14 Şubat tarihinde açılan 2022-23 ve devam eden futbol sezonlarını kapsayan TFF Süper Lig ve TFF 1.Lig müsabakaları yayın hakları ihalesinde 14 yayın kuruluşundan alınan 15 ihale TFF’nin düşündüğü seviyenin altında kalınca ihale süresi 18 Şubat tarihine kadar uzatılmıştı. Uzatmalı ihalede yapılan revizeler de ikna edici olmayınca, geçtiğimiz pazartesi günü komisyon bir kez daha toplandı. Sonuç itibariyle bir sonraki komisyon toplantısı 28 Şubat cuma gününe ertelenirken Türk futbolunun değeri ve Nihat Özdemir’in kulüplerin gerekirse kendi televizyonlarını kuracağını belirtmesi tartışmaların odağına oturdu.
Mevcut ihalede alınan tekliflerden biri 5 yıl için 2 Milyar Türk lirası olurken, bir diğer teklif yine aynı süre için 500 Milyon dolar oldu. 2016 yılında yapılan ve halihazırda devam eden yayın ihalesinde Digitürk, 600 milyon dolar karşılığında ligin yayın haklarını satın almıştı. Aradan geçen 6 sene sonunda kulüp giderleri döviz krizi nedeniyle korkunç derece artarken, ligin cazibesi de gittikçe azaldı. Dolayısıyla bahsedilen rakamlar TFF yönetimi tarafından tatmin edici bulunmazken, lige gösterilen teveccüh aslında ligin piyasasını gösteriyor.
Yalnızca kulüplerin değil, paydaş yerine müşteri olarak görülen sporseverlerin de gelirleri son 6 sene içerisinde alabildiğine eridi. Üstelik yalnızca ligin tamamına değil; gönül verdikleri kulüplere bile ilgilerini kaybettiler. Alım gücüyle uyuşmayan ücretlendirmeler, kanalı ve ligi sevdirmek için herhangi bir çalışma yapmak yerine tüm gücünü “kaçak yayınla mücadeleye” ayıran yayıncı kuruluş, sporseverleri kendisinden kaçırırken yan yollara onların yan yollara kaçmalarına neden oldu.

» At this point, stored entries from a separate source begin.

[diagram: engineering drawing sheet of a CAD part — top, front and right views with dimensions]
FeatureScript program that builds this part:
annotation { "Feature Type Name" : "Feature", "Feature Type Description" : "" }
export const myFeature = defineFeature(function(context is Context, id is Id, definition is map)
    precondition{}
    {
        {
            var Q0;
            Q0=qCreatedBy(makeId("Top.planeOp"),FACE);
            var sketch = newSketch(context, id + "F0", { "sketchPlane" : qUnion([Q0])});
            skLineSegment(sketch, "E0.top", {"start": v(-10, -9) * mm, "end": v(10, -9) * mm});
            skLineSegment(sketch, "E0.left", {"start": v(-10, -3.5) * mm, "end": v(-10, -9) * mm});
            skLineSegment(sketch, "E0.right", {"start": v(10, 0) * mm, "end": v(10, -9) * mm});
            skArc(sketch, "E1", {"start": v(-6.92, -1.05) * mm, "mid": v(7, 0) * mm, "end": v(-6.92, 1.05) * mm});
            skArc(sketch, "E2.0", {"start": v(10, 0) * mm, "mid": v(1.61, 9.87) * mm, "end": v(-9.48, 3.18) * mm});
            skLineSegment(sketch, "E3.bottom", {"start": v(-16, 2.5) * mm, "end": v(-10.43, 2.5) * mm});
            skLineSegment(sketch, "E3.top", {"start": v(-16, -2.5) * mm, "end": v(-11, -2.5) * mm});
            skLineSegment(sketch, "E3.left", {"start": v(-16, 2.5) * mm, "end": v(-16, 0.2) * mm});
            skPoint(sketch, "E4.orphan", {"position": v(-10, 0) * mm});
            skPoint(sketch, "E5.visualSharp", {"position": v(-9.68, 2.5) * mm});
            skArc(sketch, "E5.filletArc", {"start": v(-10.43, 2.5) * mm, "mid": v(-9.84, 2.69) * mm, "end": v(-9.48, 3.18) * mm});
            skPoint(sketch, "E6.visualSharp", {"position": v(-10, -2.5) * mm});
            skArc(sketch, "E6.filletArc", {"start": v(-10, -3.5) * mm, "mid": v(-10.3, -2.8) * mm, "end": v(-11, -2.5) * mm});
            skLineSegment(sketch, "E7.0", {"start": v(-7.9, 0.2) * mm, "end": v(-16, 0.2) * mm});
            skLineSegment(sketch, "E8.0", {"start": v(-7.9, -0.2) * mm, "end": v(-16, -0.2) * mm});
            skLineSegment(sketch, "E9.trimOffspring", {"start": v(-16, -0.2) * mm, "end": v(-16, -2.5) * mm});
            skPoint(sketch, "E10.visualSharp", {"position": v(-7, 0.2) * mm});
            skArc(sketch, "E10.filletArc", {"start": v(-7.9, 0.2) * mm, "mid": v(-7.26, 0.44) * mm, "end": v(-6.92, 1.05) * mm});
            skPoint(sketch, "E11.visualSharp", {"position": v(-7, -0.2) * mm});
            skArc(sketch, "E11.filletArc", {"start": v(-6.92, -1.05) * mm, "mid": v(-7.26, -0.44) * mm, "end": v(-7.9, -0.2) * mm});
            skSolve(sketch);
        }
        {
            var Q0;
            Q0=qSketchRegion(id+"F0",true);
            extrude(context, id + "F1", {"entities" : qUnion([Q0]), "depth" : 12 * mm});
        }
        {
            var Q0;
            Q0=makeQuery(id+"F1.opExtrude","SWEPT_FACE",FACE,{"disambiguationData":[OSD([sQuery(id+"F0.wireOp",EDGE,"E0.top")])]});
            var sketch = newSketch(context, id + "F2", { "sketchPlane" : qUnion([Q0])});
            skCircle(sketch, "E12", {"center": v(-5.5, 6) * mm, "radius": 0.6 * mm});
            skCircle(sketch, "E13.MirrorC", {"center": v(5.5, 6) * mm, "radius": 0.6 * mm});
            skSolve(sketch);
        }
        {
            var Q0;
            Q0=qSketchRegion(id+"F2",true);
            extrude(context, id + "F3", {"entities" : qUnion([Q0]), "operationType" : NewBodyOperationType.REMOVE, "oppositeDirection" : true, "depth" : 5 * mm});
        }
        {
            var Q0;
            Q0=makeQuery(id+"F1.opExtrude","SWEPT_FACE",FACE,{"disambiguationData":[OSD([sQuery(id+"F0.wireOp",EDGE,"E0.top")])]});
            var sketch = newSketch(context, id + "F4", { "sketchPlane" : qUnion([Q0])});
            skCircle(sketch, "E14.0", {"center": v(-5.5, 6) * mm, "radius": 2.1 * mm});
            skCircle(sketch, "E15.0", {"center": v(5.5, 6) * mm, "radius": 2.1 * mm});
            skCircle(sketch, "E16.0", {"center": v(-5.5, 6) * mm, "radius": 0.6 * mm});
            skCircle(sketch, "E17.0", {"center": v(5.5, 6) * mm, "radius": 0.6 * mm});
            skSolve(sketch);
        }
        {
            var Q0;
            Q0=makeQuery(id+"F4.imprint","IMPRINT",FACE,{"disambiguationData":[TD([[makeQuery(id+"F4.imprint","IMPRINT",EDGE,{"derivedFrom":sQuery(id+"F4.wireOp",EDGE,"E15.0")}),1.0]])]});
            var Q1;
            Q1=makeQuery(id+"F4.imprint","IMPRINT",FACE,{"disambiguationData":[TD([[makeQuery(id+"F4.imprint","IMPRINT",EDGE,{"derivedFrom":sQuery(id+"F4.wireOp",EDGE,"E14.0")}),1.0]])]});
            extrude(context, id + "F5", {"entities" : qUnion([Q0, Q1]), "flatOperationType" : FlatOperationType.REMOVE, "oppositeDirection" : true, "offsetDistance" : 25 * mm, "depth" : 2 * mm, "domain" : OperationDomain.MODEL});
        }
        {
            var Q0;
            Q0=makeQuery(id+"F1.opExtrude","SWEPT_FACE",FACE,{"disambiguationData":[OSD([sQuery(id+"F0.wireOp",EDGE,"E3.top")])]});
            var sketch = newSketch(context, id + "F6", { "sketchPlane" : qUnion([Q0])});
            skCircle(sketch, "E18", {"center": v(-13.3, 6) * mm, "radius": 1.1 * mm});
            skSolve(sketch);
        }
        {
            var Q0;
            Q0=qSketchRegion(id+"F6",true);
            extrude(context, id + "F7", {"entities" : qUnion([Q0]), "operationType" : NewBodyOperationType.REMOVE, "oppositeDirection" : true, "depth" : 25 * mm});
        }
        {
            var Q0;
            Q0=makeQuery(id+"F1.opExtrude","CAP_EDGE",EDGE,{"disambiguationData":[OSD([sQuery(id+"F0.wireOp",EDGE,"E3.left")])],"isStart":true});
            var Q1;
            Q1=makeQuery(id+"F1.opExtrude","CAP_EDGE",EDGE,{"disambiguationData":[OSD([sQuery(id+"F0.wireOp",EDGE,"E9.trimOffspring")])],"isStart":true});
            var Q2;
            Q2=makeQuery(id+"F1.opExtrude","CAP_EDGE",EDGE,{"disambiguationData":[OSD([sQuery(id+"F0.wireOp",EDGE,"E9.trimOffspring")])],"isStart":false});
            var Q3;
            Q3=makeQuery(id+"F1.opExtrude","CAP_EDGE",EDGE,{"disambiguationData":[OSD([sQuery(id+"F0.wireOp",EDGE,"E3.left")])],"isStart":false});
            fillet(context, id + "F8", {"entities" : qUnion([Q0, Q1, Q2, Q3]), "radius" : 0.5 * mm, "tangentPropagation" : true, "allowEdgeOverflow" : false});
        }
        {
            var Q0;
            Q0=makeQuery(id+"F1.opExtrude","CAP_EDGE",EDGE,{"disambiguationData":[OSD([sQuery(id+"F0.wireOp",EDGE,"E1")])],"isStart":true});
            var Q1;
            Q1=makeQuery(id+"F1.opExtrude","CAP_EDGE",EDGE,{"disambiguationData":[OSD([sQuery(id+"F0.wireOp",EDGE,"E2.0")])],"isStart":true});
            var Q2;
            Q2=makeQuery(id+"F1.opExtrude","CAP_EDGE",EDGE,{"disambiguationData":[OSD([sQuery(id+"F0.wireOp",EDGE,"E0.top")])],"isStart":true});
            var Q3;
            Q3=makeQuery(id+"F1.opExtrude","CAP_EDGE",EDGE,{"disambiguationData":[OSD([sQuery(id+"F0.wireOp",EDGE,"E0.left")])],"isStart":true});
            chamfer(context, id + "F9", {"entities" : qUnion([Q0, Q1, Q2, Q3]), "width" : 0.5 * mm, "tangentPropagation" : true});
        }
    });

Diğer yandan futbol ekosisteminin birkaç takım arasında dönmesi futbolun heyecanını ve rekabetçiliğini öldüren bir unsur. Avrupa liglerinden sonra yavan gelen oyun, tempo gibi heyecan unsurları da futbolun geride kalmasının nedeni. Yalnızca fizik güce dayalı bir spor artık tatmin etmiyor. Bu kalitesizlik de insanları heyecanlandırmıyor ve onları “bu lig”için harekete geçmeye ikna etmiyor. Altyapıdan gelen heyecan verici bir oyuncu ya da sahada taktik savaş eksikliğine ek olarak pandemi sürecinde 1 tam sezon boyunca stadlara gitmemek seyircileri alabildiğine geri çekti.
Herkes sorumluluk alanından yüksek verim elde etmek ister. Ancak gerçekleri yadsıyarak iş hayatında başarı elde etmek de mümkün değil. Dolayısıyla Türk futbolunun hayallerden arınarak, elle tutulur bir projeyle sistemli bir şekilde hazırlanması gerekiyor.